Some environment variables are necessary for native language support. Setting them properly results in:
The output of programs being translated into your native language
The correct classification of characters into letters, digits and other classes. This is necessary for bash to properly accept non-ASCII characters in command lines in non-English locales
The correct alphabetical sorting order for the country
The appropriate default paper size
The correct formatting of monetary, time, and date values
Replace <ll> below with the two-letter code
for your desired language (e.g., en) and
<CC> with the two-letter code for the appropriate
country (e.g., GB). <charmap> should
be replaced with the canonical charmap for your chosen locale. Optional
modifiers such as @euro may also be present.

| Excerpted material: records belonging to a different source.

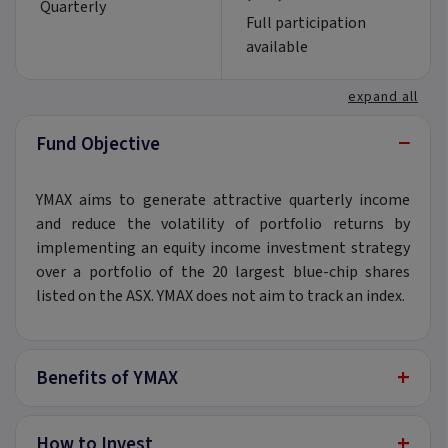
Quarterly
Full participation
available
expand all
−
Fund Objective
YMAX aims to generate attractive quarterly income
and reduce the volatility of portfolio returns by
implementing an equity income investment strategy
over a portfolio of the 20 largest blue-chip shares
listed on the ASX. YMAX does not aim to track an index.
+
Benefits of YMAX
+
How to Invest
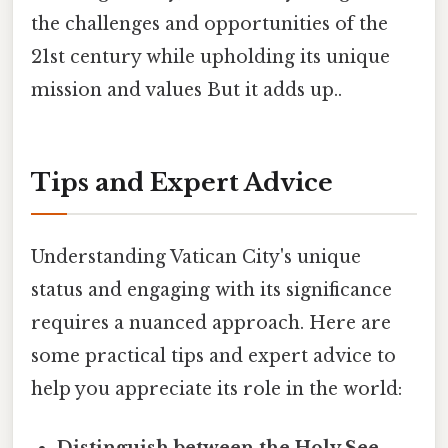
the challenges and opportunities of the
21st century while upholding its unique
mission and values But it adds up..
Tips and Expert Advice
Understanding Vatican City's unique
status and engaging with its significance
requires a nuanced approach. Here are
some practical tips and expert advice to
help you appreciate its role in the world:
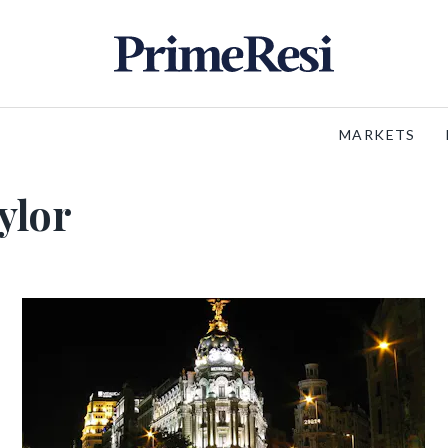
MARKETS
ylor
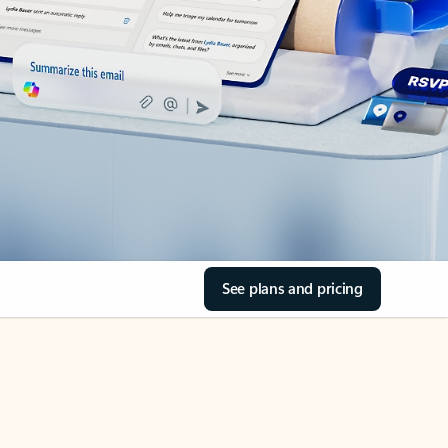
See plans and pricing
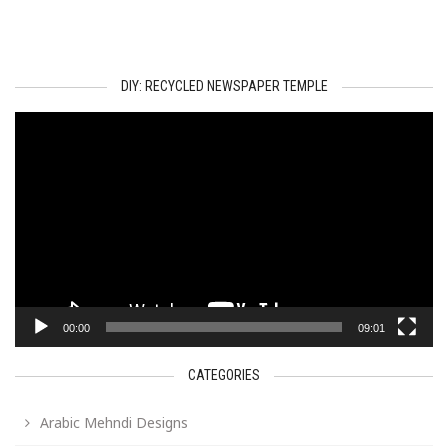
DIY: RECYCLED NEWSPAPER TEMPLE
Video
Player
00:00
09:01
CATEGORIES
Arabic Mehndi Designs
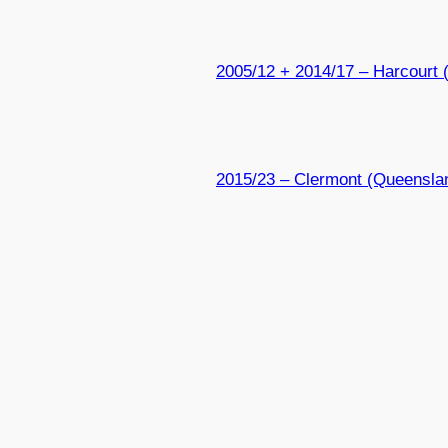
2005/12 + 2014/17 – Harcourt (
2015/23 – Clermont (Queensla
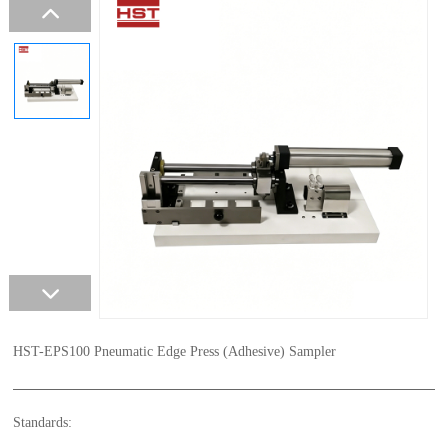
HST-EPS100 Pneumatic Edge Press (Adhesive) Sampler
Standards:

The list of all locales supported by Glibc can be obtained by running the following command:
locale -a
Charmaps can have a number of aliases, e.g.,
ISO-8859-1 is also referred to as
iso8859-1 and iso88591.
Some applications cannot handle the various synonyms correctly (e.g., require
that UTF-8 is written as UTF-8, not
utf8), so it is the safest in most
cases to choose the canonical name for a particular locale. To determine
the canonical name, run the following command, where <locale
name> is the output given by locale -a for
your preferred locale (en_GB.iso88591 in our
example).
LC_ALL=<locale name> locale charmapFor the en_GB.iso88591 locale, the above command
will print:
ISO-8859-1This results in a final locale setting of en_GB.ISO-8859-1.
It is important that the locale found using the heuristic above is tested prior
to it being added to the Bash startup files:
LC_ALL=<locale name> locale language LC_ALL=<locale name> locale charmap LC_ALL=<locale name> locale int_curr_symbol LC_ALL=<locale name> locale int_prefix
The above commands should print the language name, the character encoding used by the locale, the local currency, and the prefix to dial before the telephone number in order to get into the country. If any of the commands above fail with a message similar to the one shown below, this means that your locale was either not installed in Chapter 8 or is not supported by the default installation of Glibc.
locale: Cannot set LC_* to default locale: No such file or directoryIf this happens, you should either install the desired locale using the localedef command, or consider choosing a different locale. Further instructions assume that there are no such error messages from Glibc.
Other packages can also function incorrectly (but may not necessarily display any error messages) if the locale name does not meet their expectations. In those cases, investigating how other Linux distributions support your locale might provide some useful information.
The shell program /bin/bash (here after referred
as “the shell”) uses a collection of startup files to help
create the environment to run in. Each file has a specific use and may
affect login and interactive environments differently. The files in the
/etc directory provide global
settings. If equivalent files exist in the home directory, they
may override the global settings.
An interactive login shell is started after a successful login,
using /bin/login, by reading the
/etc/passwd file. An interactive non-login shell is
started at the command-line (e.g.
[prompt]$/bin/bash). A
non-interactive shell is usually present when a shell script is running.
It is non-interactive because it is processing a script and not waiting
for user input between commands.
Create the
/etc/profile
once the proper locale settings have been
determined to set the desired locale,
but set the C.UTF-8 locale instead if running in the Linux
console (to prevent programs from outputting characters that the Linux
console is unable to render):
cat > /etc/profile << "EOF"
# Begin /etc/profile
for i in $(locale); do
unset ${i%=*}
done
if [[ "$TERM" = linux ]]; then
export LANG=C.UTF-8
else
export LANG=<ll>_<CC>.<charmap><@modifiers>
fi
# End /etc/profile
EOFThe C (default) and en_US
(the recommended one for United States English users) locales are
different. C
uses the US-ASCII 7-bit character set, and treats bytes with the high bit set
as invalid characters. That's why, e.g., the ls command
substitutes them with question marks in that locale. Also, an attempt to send
mail with such characters from Mutt or Pine results in non-RFC-conforming
messages being sent (the charset in the outgoing mail is indicated as
unknown 8-bit). It's suggested that you
use the C locale only
if you are certain that you will never need 8-bit characters.